[Task prompt]:
Retype nothing except the lines below from the one with "Ilość w opakowaniu, PZTRRZP500: 4 -> 3" through the one with "양재점: none -> 0", exactly, with images left out.

[Available records]:
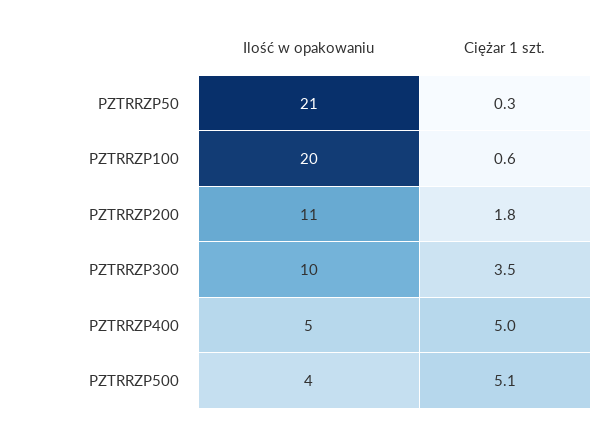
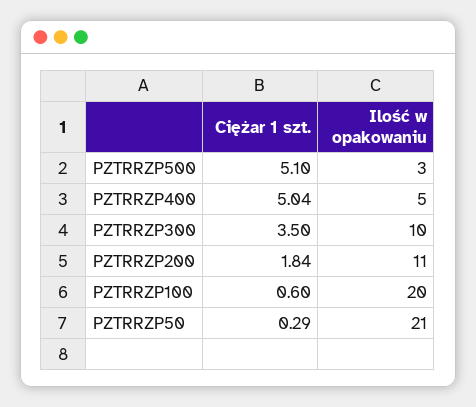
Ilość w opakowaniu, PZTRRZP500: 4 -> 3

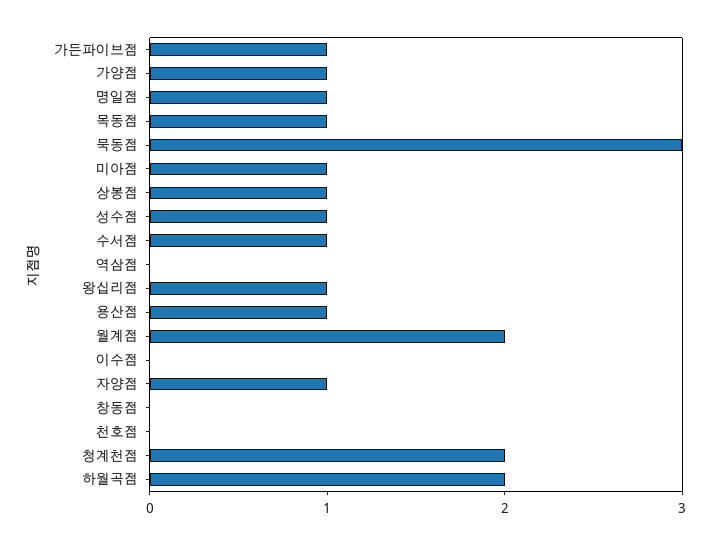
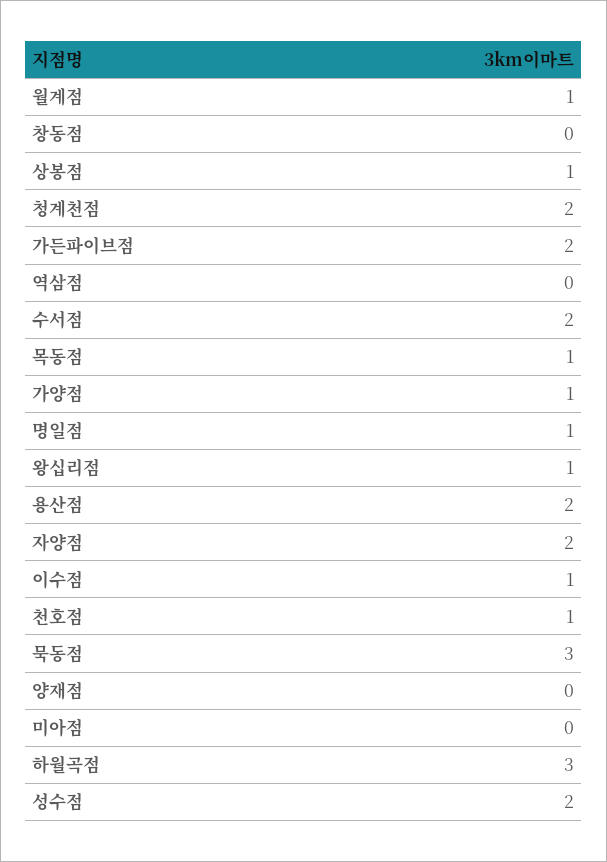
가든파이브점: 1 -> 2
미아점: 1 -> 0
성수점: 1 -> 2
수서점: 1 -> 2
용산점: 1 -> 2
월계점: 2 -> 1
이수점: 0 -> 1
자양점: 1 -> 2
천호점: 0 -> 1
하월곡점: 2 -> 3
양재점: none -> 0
==
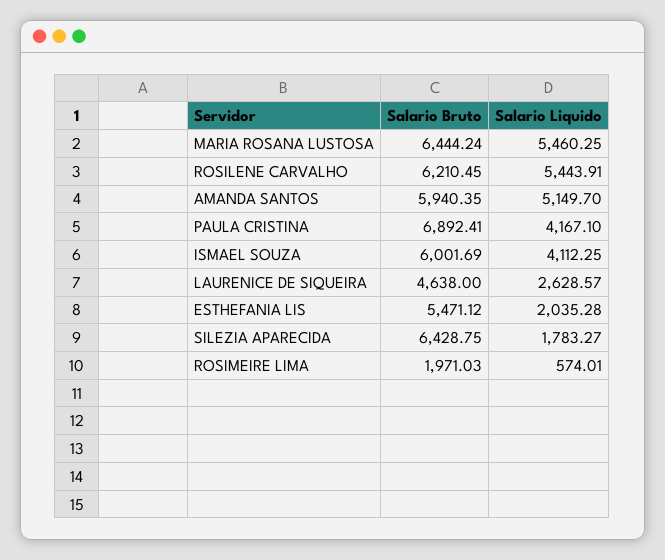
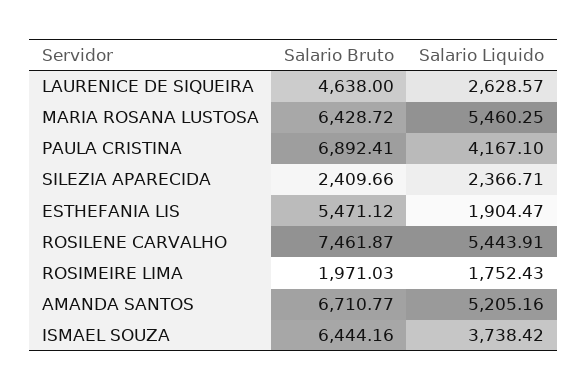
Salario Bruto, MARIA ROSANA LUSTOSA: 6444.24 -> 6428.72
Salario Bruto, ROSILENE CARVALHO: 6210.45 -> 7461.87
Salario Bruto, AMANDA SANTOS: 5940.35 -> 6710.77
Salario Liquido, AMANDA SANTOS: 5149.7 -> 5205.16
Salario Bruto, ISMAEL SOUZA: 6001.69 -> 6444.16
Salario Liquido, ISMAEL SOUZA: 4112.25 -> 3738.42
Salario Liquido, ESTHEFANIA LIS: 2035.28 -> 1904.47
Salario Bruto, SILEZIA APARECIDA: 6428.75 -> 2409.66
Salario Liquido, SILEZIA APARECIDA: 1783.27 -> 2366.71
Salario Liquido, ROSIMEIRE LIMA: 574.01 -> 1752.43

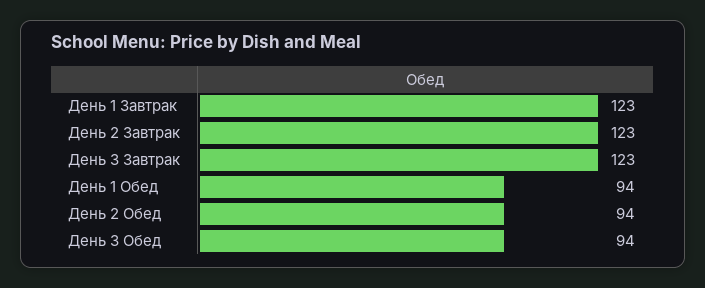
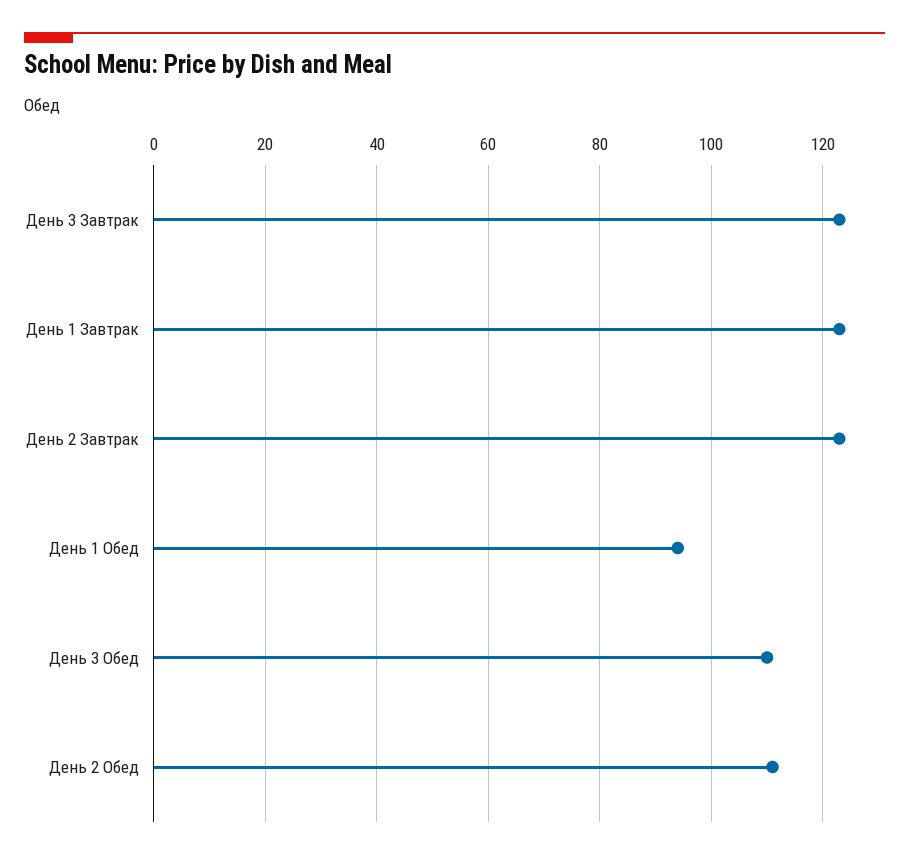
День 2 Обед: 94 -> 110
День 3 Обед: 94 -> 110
---
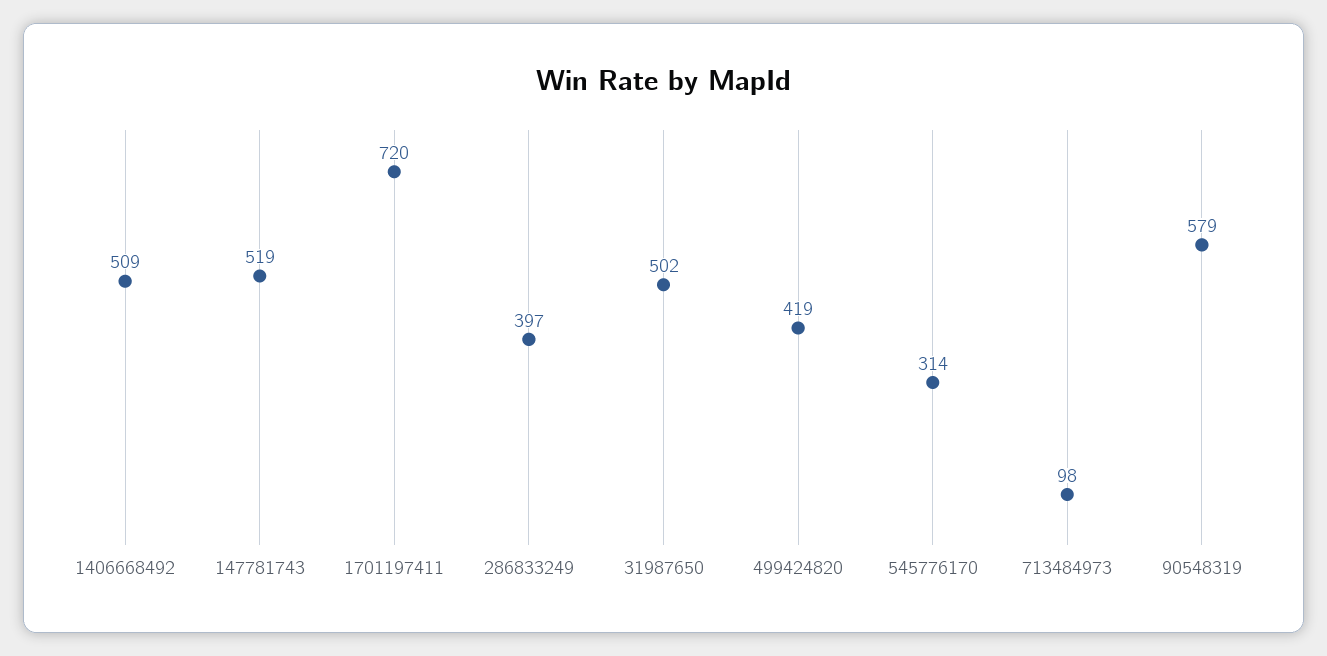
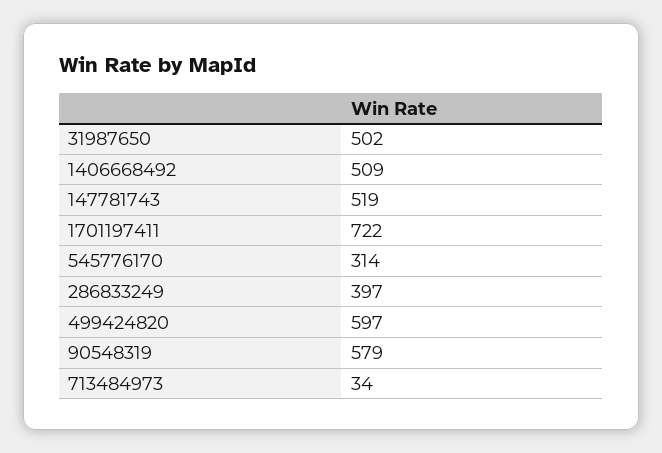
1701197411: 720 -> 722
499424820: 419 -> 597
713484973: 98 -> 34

[Task result]:
Ilość w opakowaniu, PZTRRZP500: 4 -> 3

가든파이브점: 1 -> 2
미아점: 1 -> 0
성수점: 1 -> 2
수서점: 1 -> 2
용산점: 1 -> 2
월계점: 2 -> 1
이수점: 0 -> 1
자양점: 1 -> 2
천호점: 0 -> 1
하월곡점: 2 -> 3
양재점: none -> 0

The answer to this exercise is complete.